Among the entries below, the lines from the one with "and acknowledge" up to and including the one with "giraffes, and zebras." are to be restated exactly, without pictures.
-- -- --
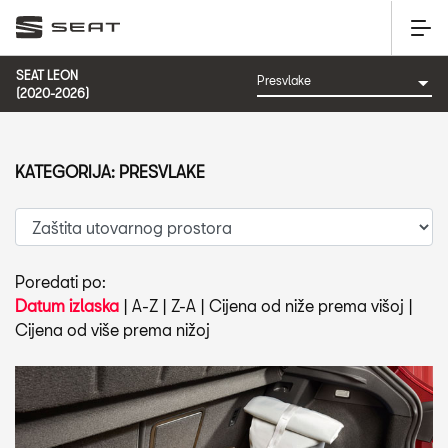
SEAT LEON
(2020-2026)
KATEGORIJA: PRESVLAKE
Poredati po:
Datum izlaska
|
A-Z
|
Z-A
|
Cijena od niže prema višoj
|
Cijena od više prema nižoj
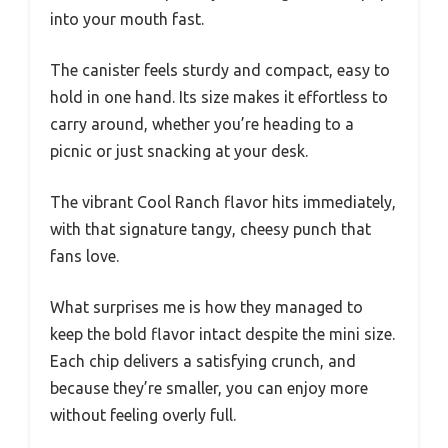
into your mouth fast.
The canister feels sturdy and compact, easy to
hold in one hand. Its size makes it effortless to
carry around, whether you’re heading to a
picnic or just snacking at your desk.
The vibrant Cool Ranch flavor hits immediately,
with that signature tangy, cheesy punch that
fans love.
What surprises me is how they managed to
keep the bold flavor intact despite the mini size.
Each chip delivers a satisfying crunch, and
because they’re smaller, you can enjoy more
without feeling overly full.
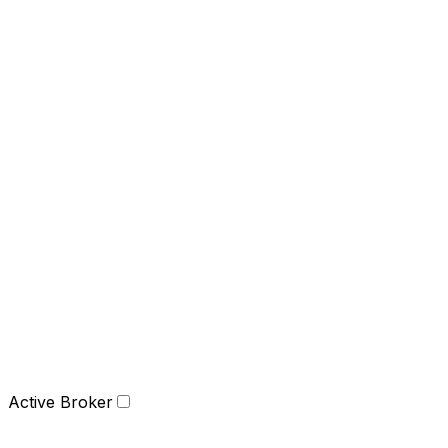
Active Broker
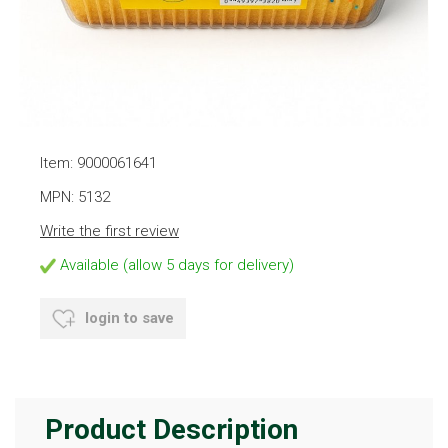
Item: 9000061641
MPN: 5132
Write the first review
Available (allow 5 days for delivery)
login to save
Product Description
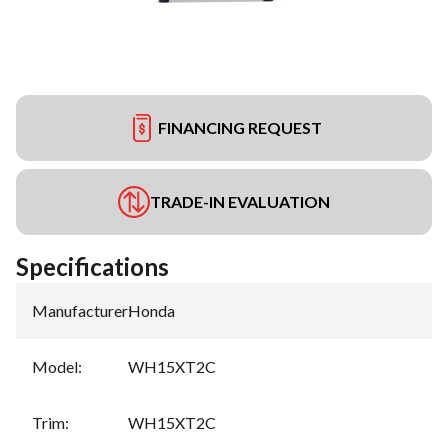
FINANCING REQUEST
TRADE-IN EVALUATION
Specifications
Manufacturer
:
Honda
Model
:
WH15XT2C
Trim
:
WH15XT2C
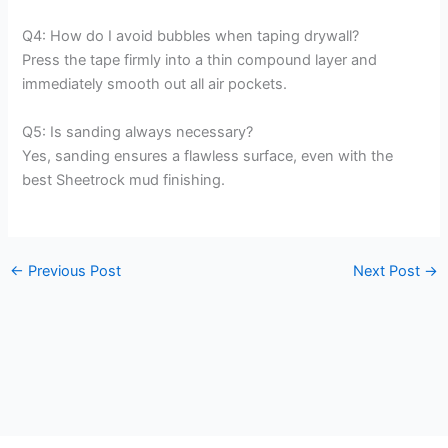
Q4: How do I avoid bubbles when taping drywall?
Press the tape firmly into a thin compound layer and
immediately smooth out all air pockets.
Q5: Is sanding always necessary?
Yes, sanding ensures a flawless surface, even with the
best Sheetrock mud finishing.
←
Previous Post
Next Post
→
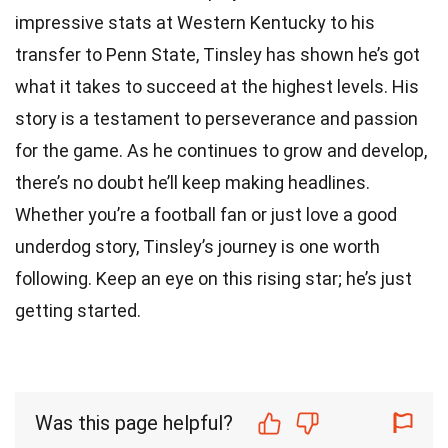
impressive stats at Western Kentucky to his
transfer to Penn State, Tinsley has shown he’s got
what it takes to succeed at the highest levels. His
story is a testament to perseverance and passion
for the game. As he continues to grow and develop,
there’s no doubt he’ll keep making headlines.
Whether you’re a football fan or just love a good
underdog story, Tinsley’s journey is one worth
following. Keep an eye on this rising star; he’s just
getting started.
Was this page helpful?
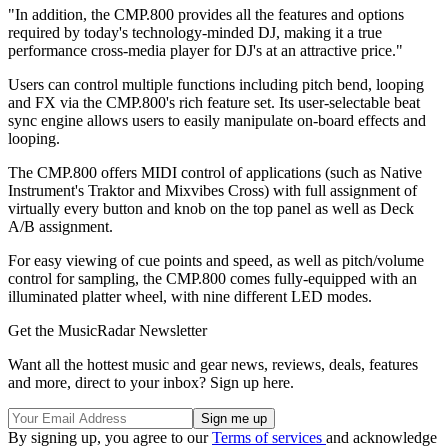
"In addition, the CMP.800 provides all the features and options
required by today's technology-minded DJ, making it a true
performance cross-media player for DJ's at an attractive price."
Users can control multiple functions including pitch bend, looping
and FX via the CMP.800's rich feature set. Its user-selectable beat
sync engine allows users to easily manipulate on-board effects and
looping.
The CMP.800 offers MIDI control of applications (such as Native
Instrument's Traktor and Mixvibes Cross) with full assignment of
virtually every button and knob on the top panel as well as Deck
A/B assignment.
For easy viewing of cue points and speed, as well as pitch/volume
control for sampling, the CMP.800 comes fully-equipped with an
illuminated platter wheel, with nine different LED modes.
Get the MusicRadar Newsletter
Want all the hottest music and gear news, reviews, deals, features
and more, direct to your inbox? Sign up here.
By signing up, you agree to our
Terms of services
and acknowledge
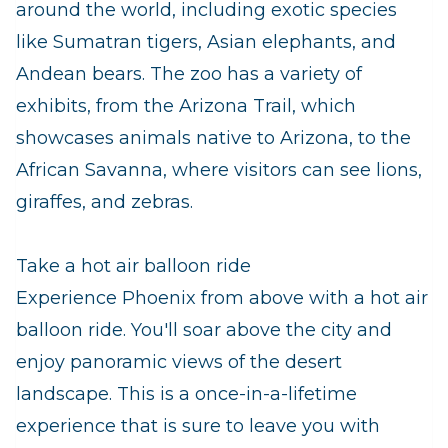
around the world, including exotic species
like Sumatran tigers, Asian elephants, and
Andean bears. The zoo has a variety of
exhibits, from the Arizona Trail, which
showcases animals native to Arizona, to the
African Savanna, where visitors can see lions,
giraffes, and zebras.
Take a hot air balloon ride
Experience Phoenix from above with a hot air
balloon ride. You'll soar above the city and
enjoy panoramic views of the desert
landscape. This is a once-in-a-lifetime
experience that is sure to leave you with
-- -- --
**EXERCISE RESULT**
and acknowledge
around the world, including exotic species
like Sumatran tigers, Asian elephants, and
Andean bears. The zoo has a variety of
exhibits, from the Arizona Trail, which
showcases animals native to Arizona, to the
African Savanna, where visitors can see lions,
giraffes, and zebras.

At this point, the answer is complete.